# Written task
Can you reproduce the entries word for word, beginning at the line that has "class: Polypodiopsida" and stopping after the final line of the entries?

---+---

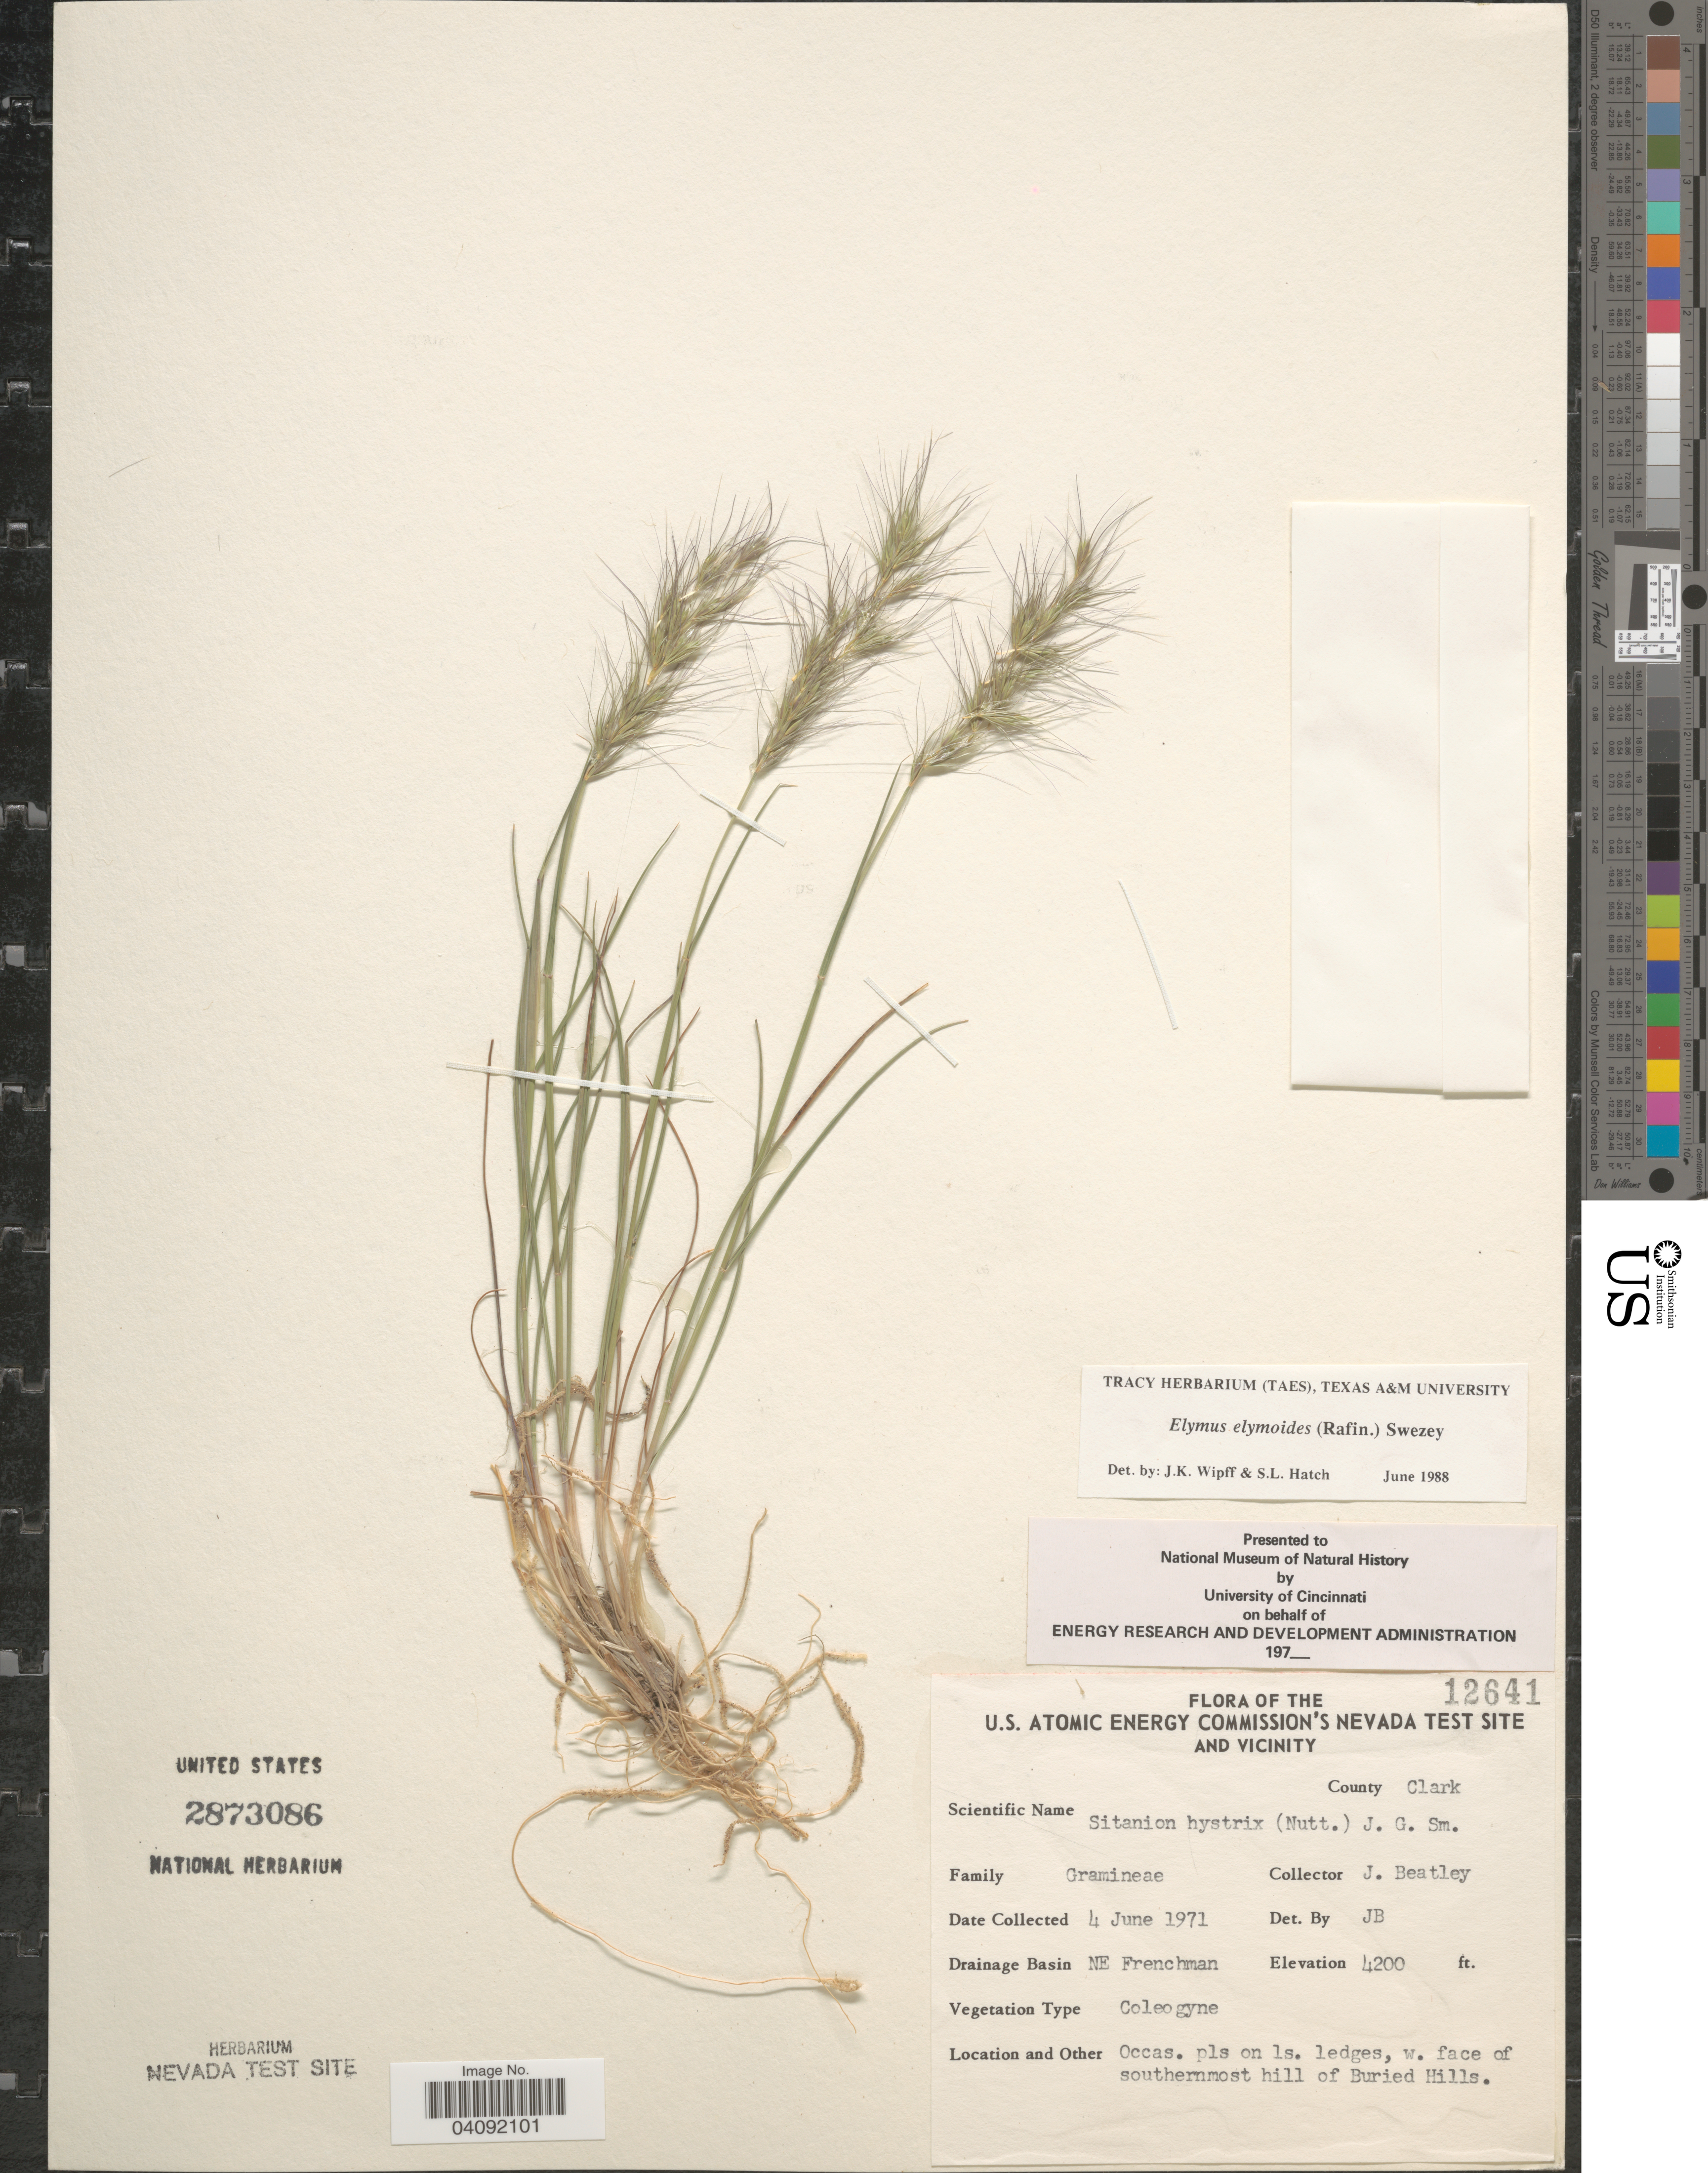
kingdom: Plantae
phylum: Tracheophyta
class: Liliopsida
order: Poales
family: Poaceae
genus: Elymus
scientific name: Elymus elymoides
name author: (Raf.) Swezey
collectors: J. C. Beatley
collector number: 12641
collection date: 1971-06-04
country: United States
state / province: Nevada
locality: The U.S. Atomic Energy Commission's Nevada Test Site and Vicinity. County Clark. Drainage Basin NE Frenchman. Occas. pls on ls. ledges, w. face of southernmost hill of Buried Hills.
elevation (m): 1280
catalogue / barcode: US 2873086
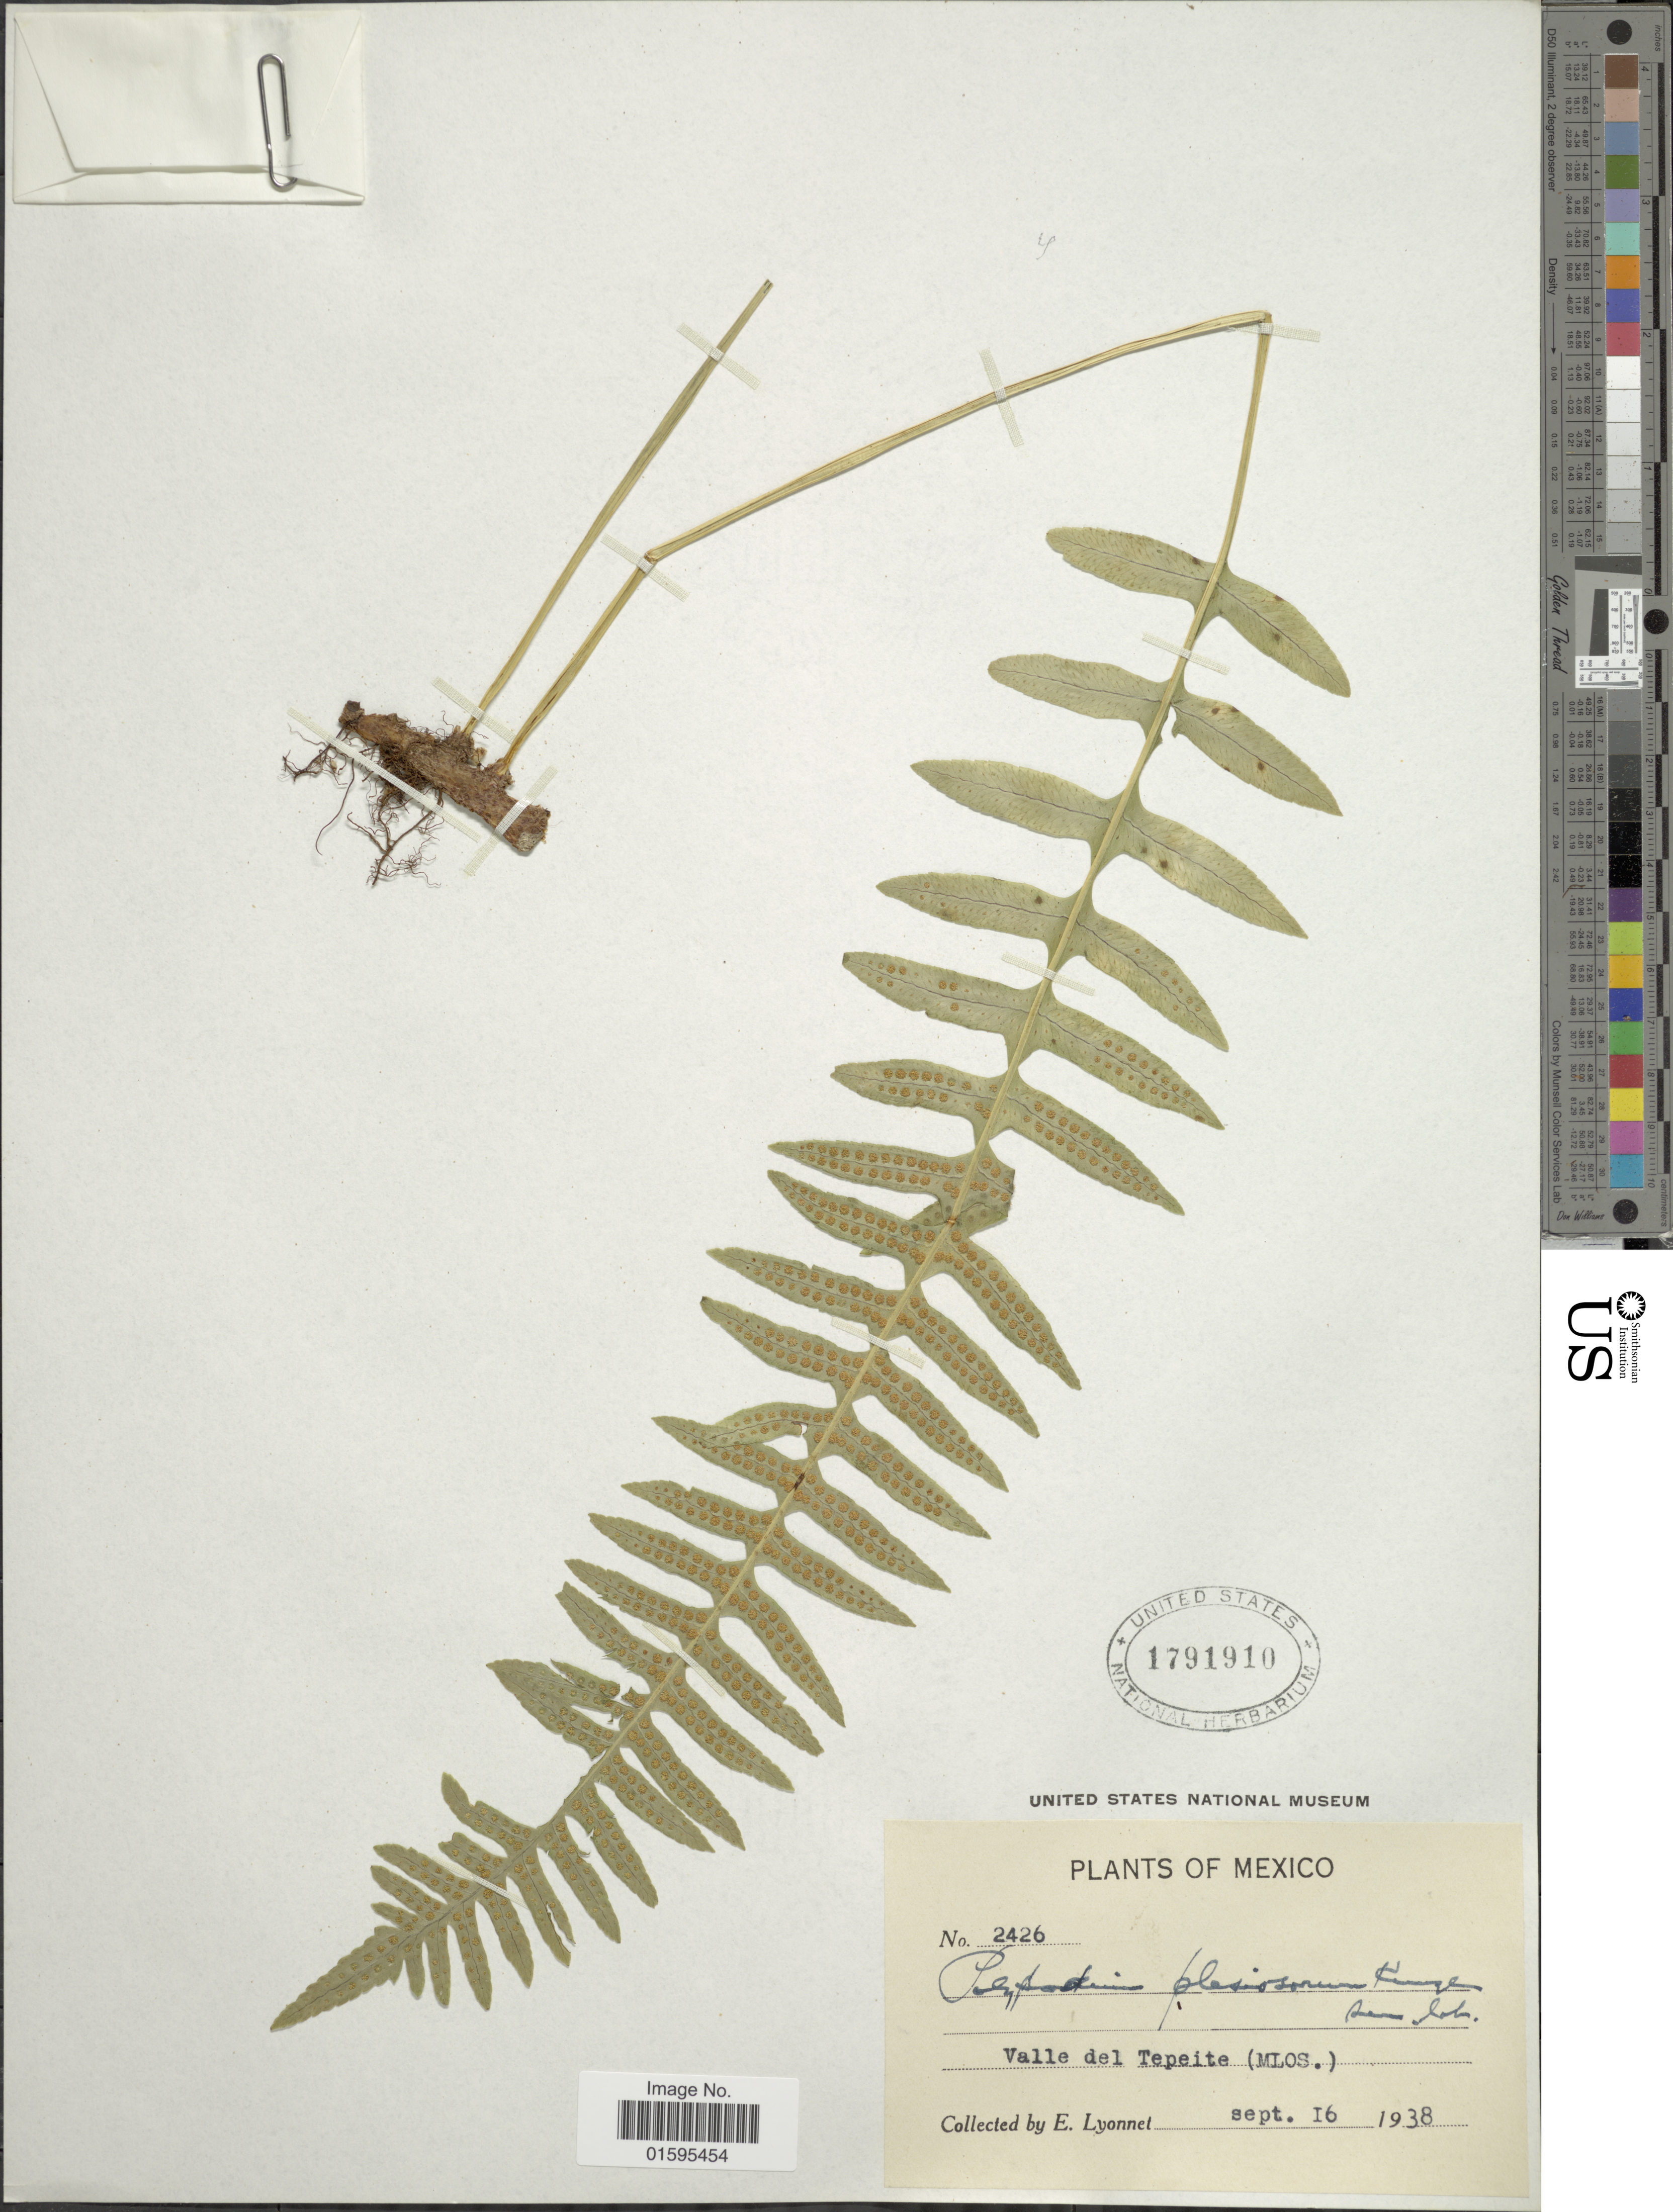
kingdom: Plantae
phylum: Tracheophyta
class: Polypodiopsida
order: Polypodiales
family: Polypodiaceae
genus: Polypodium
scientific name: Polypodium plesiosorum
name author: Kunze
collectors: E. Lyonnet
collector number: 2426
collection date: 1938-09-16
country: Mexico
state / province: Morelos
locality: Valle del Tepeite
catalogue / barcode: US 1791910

---+---

# Response below
class: Polypodiopsida
order: Polypodiales
family: Polypodiaceae
genus: Polypodium
scientific name: Polypodium plesiosorum
name author: Kunze
collectors: E. Lyonnet
collector number: 2426
collection date: 1938-09-16
country: Mexico
state / province: Morelos
locality: Valle del Tepeite
catalogue / barcode: US 1791910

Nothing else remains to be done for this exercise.